5) Spese (art. 91 c.p.c.). Esito: confermate per la regola della soccombenza.
Ratio decidendi
La condotta è qualificata come ingiuria al superiore contestuale a rifiuto dell’ordine e compiuta in presenza di terzi: non mero diverbio, ma lesione dell’assetto gerarchico e dell’affidamento organizzativo. La gravità unitaria (contenuto verbale degradante, contesto lavorativo, platealità, disvalore funzionale) supera la soglia della sanzione conservativa e integra giusta causa di licenziamento ex art. 2119 c.c., alla luce del CCNL.
Sul piano del controllo di legittimità, la Cassazione ribadisce che:
la specificazione della clausola generale è attività giuridica sindacabile ex n. 3 solo per errori di diritto;
l’applicazione concreta degli standard al caso è giudizio di merito insindacabile se sorretto da motivazione non apparente;
il n. 5 esige un fatto storico decisivo non esaminato, non la diversa pesatura delle risultanze.
Principi utili
Le tipizzazioni disciplinari del CCNL sono esemplificative: la giusta causa di licenziamento può essere ravvisata anche oltre la lettera, in coerenza con gli standard giurisprudenziali.

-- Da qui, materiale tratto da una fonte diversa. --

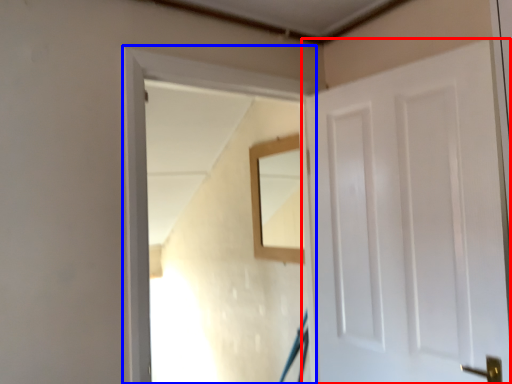
Question: Among these objects, which one is farthest to the camera, door (highlighted by a red box) or window frame (highlighted by a blue box)?

Choices:
 (A) door
 (B) window frame

Answer: (B)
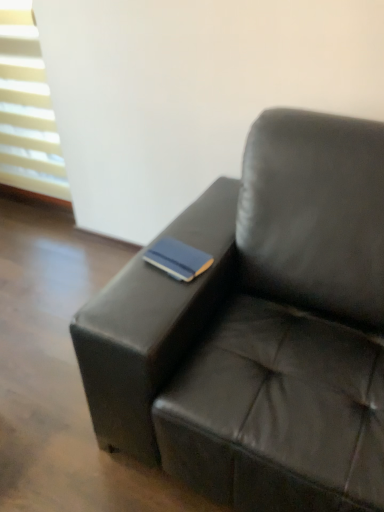
The image size is (384, 512). What do you see at coordinates (258, 329) in the screenshot?
I see `black leather couch at center` at bounding box center [258, 329].

Describe the element at coordinates (178, 259) in the screenshot. I see `blue matte book at center` at that location.

You are a GUI agent. You are given a task and a screenshot of the screen. Output one action in this format:
    pyautogui.click(x=<x>, y=<y>)
    Task: Click on the white plastic blinds at upper left
    This screenshot has height=512, width=384.
    Given the screenshot: What is the action you would take?
    pyautogui.click(x=27, y=109)

You are a GUI agent. You are given a task and a screenshot of the screen. Output one action in this format:
    pyautogui.click(x=<x>, y=<y>)
    Task: Click on the studio couch in front of the blue matte book at center
    The height and width of the screenshot is (512, 384).
    Given the screenshot: What is the action you would take?
    pyautogui.click(x=258, y=329)

Is blue matte book at center completely or partially inside black leather couch at center?

Yes, blue matte book at center is a part of black leather couch at center.

Is black leather couch at center positioned in front of blue matte book at center?

That is True.

Considering the sizes of objects black leather couch at center and blue matte book at center in the image provided, who is bigger, black leather couch at center or blue matte book at center?

Bigger between the two is black leather couch at center.

From a real-world perspective, who is located lower, black leather couch at center or white plastic blinds at upper left?

black leather couch at center is physically lower.

Is black leather couch at center oriented towards white plastic blinds at upper left?

No, black leather couch at center does not turn towards white plastic blinds at upper left.

Can white plastic blinds at upper left be found inside black leather couch at center?

That's incorrect, white plastic blinds at upper left is not inside black leather couch at center.

Considering the sizes of objects blue matte book at center and white plastic blinds at upper left in the image provided, who is wider, blue matte book at center or white plastic blinds at upper left?

white plastic blinds at upper left.

Can you confirm if blue matte book at center is shorter than white plastic blinds at upper left?

Yes.

Would you say blue matte book at center is a long distance from white plastic blinds at upper left?

Yes, blue matte book at center and white plastic blinds at upper left are quite far apart.

Is blue matte book at center not inside white plastic blinds at upper left?

Yes, blue matte book at center is located beyond the bounds of white plastic blinds at upper left.

Considering the relative positions of white plastic blinds at upper left and blue matte book at center in the image provided, is white plastic blinds at upper left in front of blue matte book at center?

No, white plastic blinds at upper left is further to the viewer.

Is white plastic blinds at upper left outside of blue matte book at center?

Yes, white plastic blinds at upper left is located beyond the bounds of blue matte book at center.

Is white plastic blinds at upper left shorter than blue matte book at center?

In fact, white plastic blinds at upper left may be taller than blue matte book at center.

Which object is positioned more to the left, blue matte book at center or black leather couch at center?

Positioned to the left is blue matte book at center.

From the picture: Can you tell me how much blue matte book at center and black leather couch at center differ in facing direction?

The facing directions of blue matte book at center and black leather couch at center are 10.8 degrees apart.

Is point (198, 264) more distant than point (325, 366)?

Yes, it is behind point (325, 366).

Is point (8, 9) farther from camera compared to point (117, 395)?

Yes, point (8, 9) is behind point (117, 395).

Looking at this image, between white plastic blinds at upper left and black leather couch at center, which one has larger size?

Bigger between the two is black leather couch at center.

Which of these two, white plastic blinds at upper left or black leather couch at center, is thinner?

With smaller width is white plastic blinds at upper left.

Which is more to the left, white plastic blinds at upper left or black leather couch at center?

white plastic blinds at upper left is more to the left.

In the image, there is a black leather couch at center. In order to click on paperback book above it (from the image's perspective) in this screenshot , I will do `click(178, 259)`.

At what (x,y) coordinates should I click in order to perform the action: click on studio couch on the right of the white plastic blinds at upper left. Please return your answer as a coordinate pair (x, y). This screenshot has height=512, width=384. Looking at the image, I should click on (258, 329).

Looking at the image, which one is located further to white plastic blinds at upper left, blue matte book at center or black leather couch at center?

The object further to white plastic blinds at upper left is black leather couch at center.

Estimate the real-world distances between objects in this image. Which object is further from white plastic blinds at upper left, black leather couch at center or blue matte book at center?

black leather couch at center is positioned further to the anchor white plastic blinds at upper left.

Looking at this image, from the image, which object appears to be nearer to black leather couch at center, blue matte book at center or white plastic blinds at upper left?

blue matte book at center is positioned closer to the anchor black leather couch at center.

Looking at the image, which one is located further to blue matte book at center, white plastic blinds at upper left or black leather couch at center?

Among the two, white plastic blinds at upper left is located further to blue matte book at center.

From the image, which object appears to be farther from black leather couch at center, white plastic blinds at upper left or blue matte book at center?

white plastic blinds at upper left is positioned further to the anchor black leather couch at center.

From the image, which object appears to be farther from blue matte book at center, black leather couch at center or white plastic blinds at upper left?

white plastic blinds at upper left.

This screenshot has width=384, height=512. I want to click on paperback book positioned between black leather couch at center and white plastic blinds at upper left from near to far, so click(178, 259).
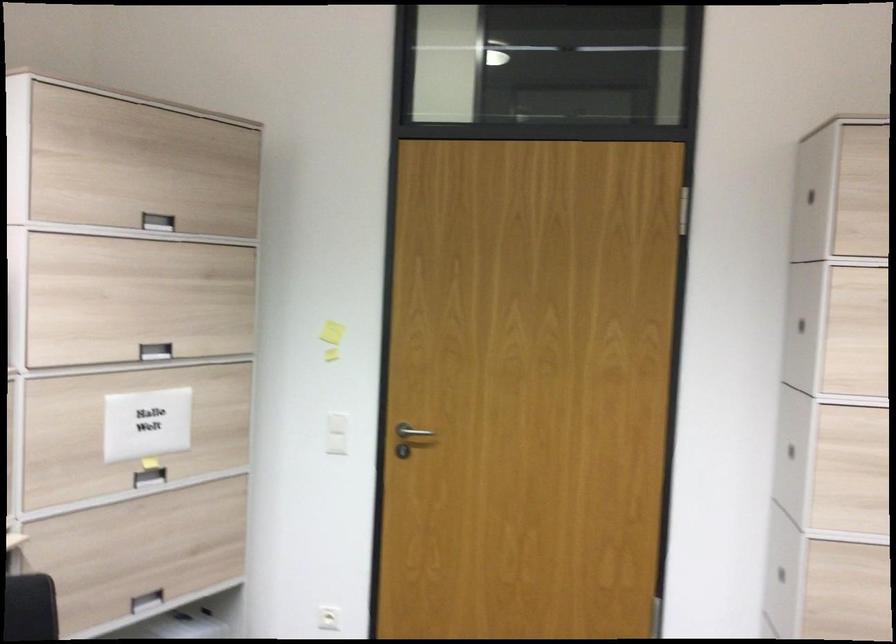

Ingiuria grave al superiore, specie se contestuale a un ordine e davanti a terzi, integra grave insubordinazione idonea a sorreggere il licenziamento in tronco.
È inammissibile la sovrapposizione dei vizi ex art. 360, nn. 3 e 5 c.p.c. sulla medesima questione; l’omesso esame non coincide con la richiesta di nuova valutazione delle prove.
La recidiva oltre il biennio non opera automaticamente; un precedente può essere considerato solo come elemento descrittivo della personalità professionale ai fini della proporzionalità.
Dispositivo
Ricorso rigettato; licenziamento confermato; ricorrente condannata alle spese (€ 4.000 oltre spese generali 15% e accessori) e all’ulteriore contributo unificato ex art. 13, co. 1-quater, d.P.R. 115/2002.